▸ EXERCISE A: Put this sentence from the article below about crisis pregnancy centers into Spanish: "Crisis pregnancy centers exist to offer poor women the material, emotional, and spiritual support to move forward with having a baby instead of an abortion."

▸ TEXT SEGMENT:
On Friday, Nevada Democrat Sen. Catherine Cortez Masto, who faces a tough re-election contest this fall, launched an attack on charitable maternal care centers.
“Crisis pregnancy centers consistently mislead vulnerable women about the health care services they provide,” Masto wrote in a post announcing her support for radical legislation to “crack down” on them.
The Stop Anti-Abortion Discrimination Act was introduced by a group of left-wing lawmakers led by Massachusetts Sen. Elizabeth Warren in June one day before the Supreme Court struck down Roe v. Wade‘s removal of abortion decisions from states. A draft of the decision in Dobbs v. Jackson Women’s Health Organization had been leaked to Politico in early May.
In Warren’s words, the bill aims to “crack down on so-called ‘crisis pregnancy centers’ that mislead women about reproductive health care.” An honest examination of such maternal care centers, however, reveals no such campaign of deception.
Crisis pregnancy centers exist to offer poor women the material, emotional, and spiritual support to move forward with having a baby instead of an abortion. Corporatized pro-abortion activists have spent millions lobbying Congress to shut down the charity organizations, which cut into the abortion industry’s lucrative profits.

▸ SOURCE MATERIAL:
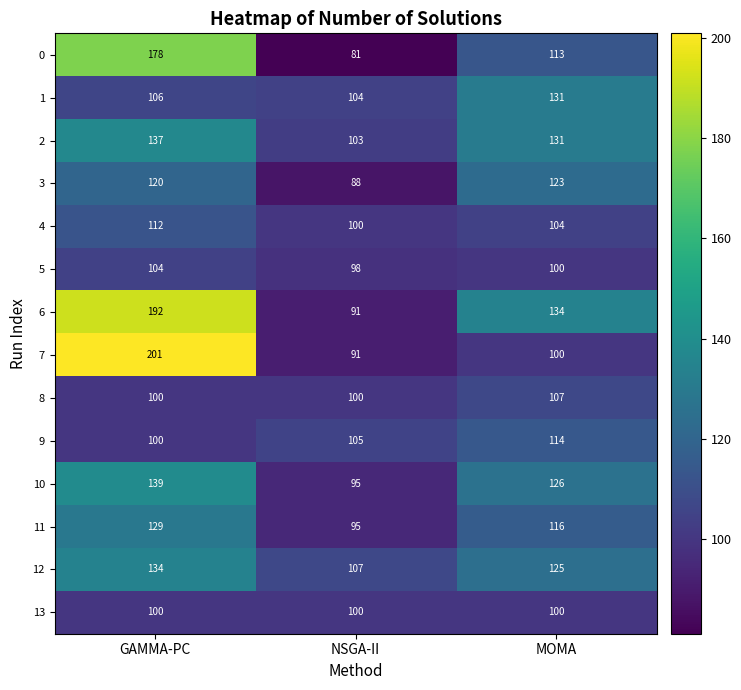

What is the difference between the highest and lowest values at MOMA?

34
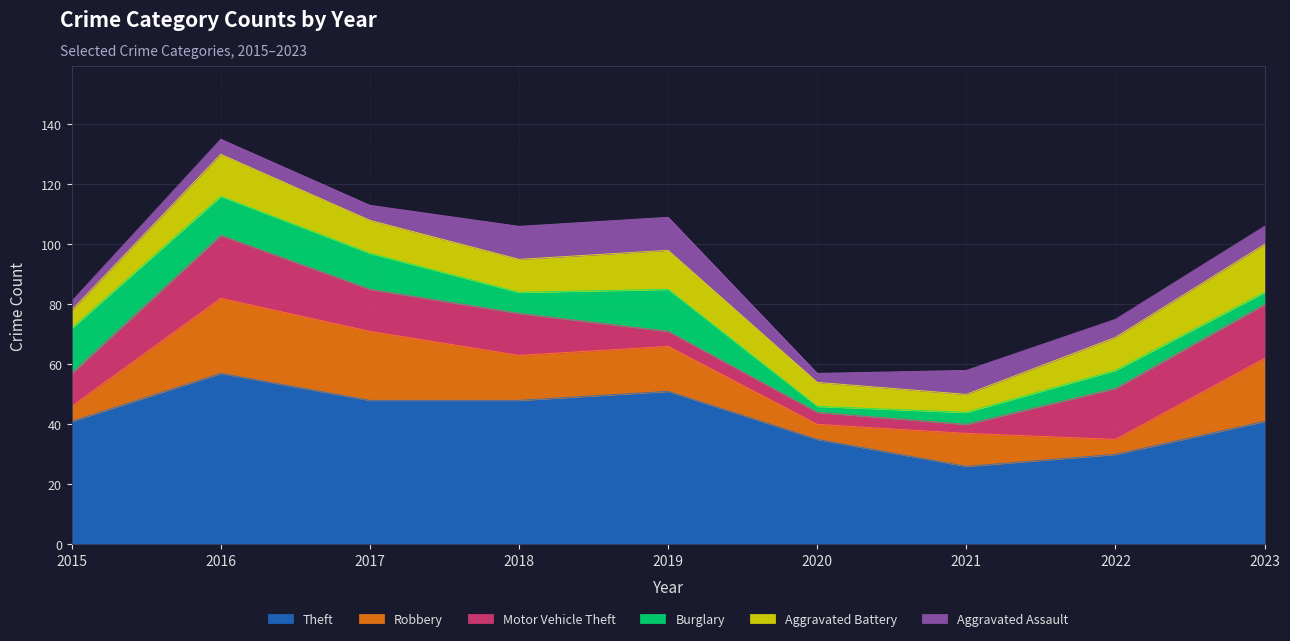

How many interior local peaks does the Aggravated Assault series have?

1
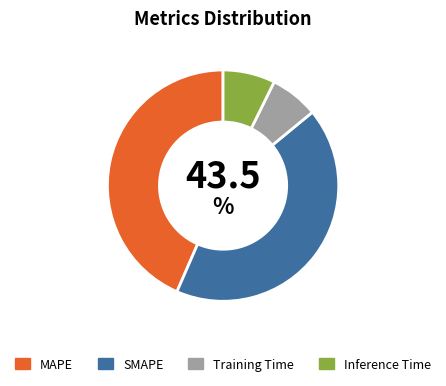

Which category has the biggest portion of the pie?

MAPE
--
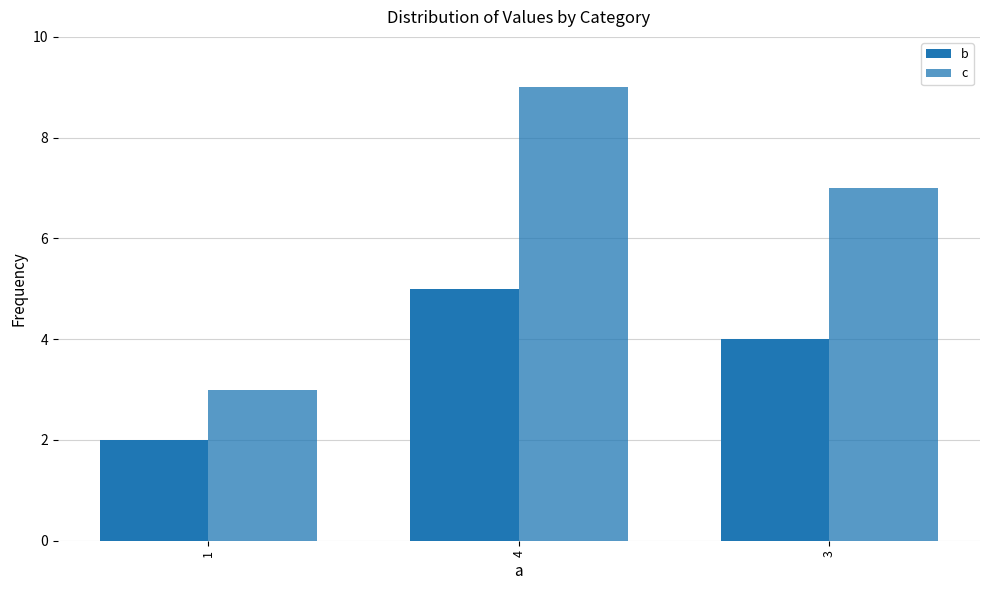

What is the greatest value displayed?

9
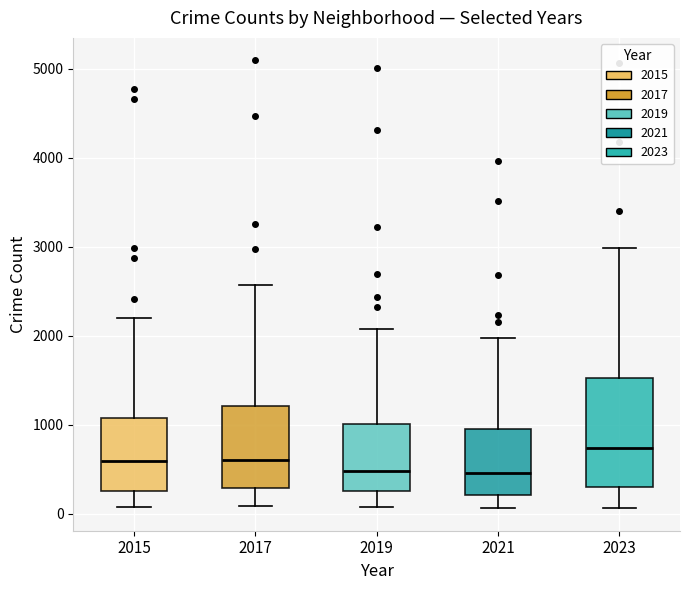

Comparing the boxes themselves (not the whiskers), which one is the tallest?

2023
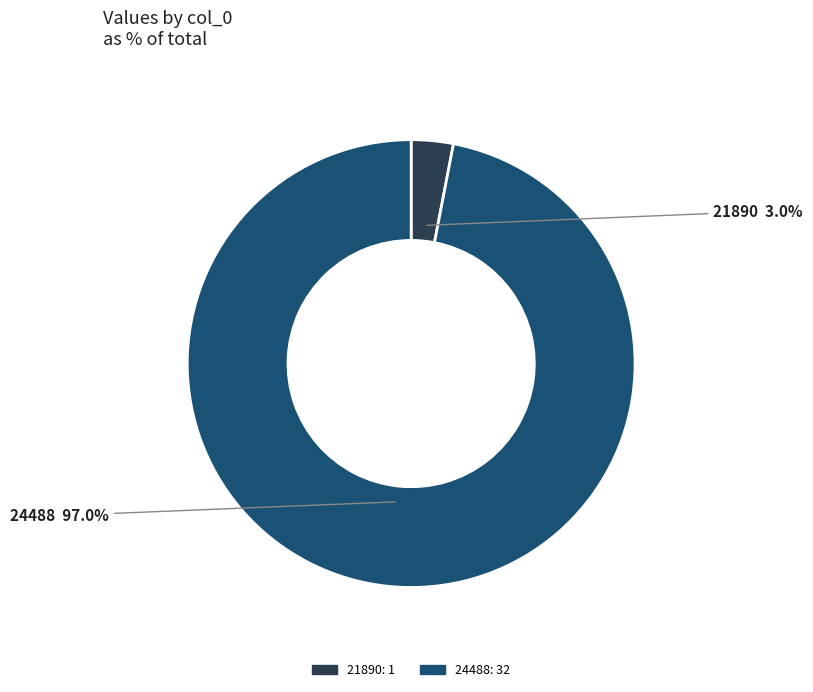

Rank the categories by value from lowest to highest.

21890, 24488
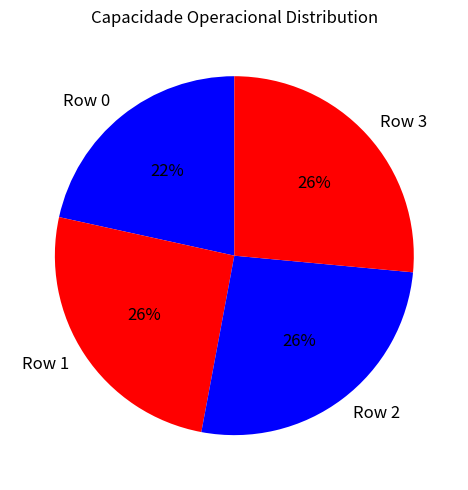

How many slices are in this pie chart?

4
* * *
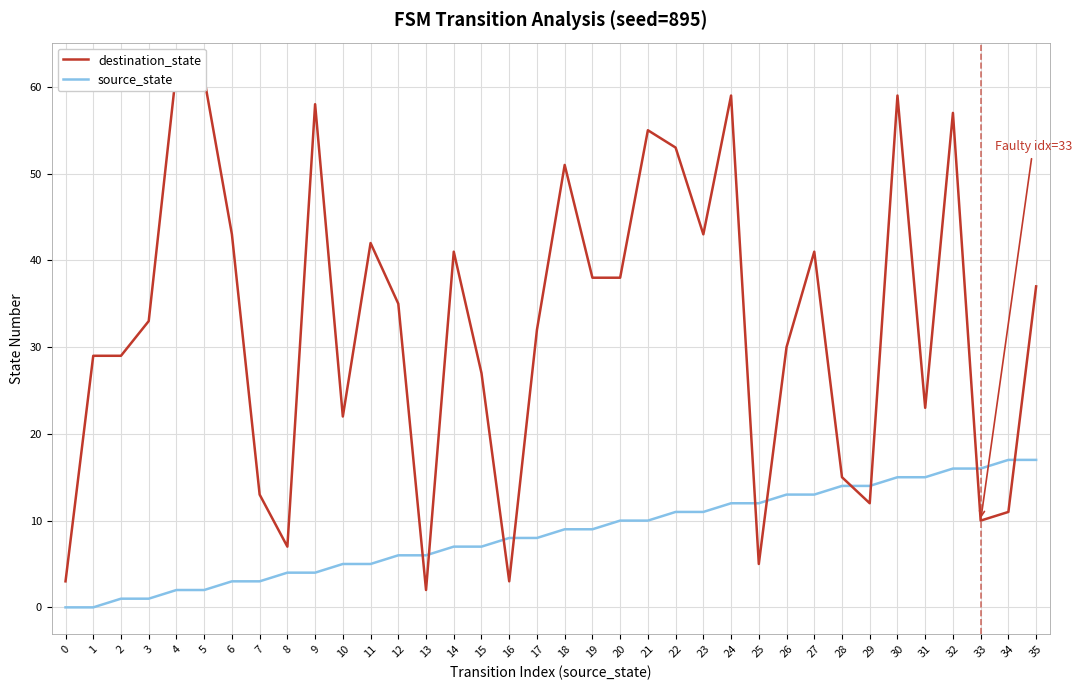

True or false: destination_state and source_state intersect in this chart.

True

▸ EXERCISE B: In the listing, begin at the line that has "What is the difference" and stop after the line that has "Which category has". Rewrite only those lines with "series" renamed "trend line", changing nothing else and leaving out the pictures.

▸ EXPECTED OUTPUT A: Los centros de embarazo en crisis existen para ofrecer a las mujeres pobres el apoyo material, emocional y espiritual para seguir adelante con tener un bebé en lugar de un aborto.

▸ EXPECTED OUTPUT B:
What is the difference between the highest and lowest values at MOMA?

34

How many interior local peaks does the Aggravated Assault trend line have?

1

Which category has the biggest portion of the pie?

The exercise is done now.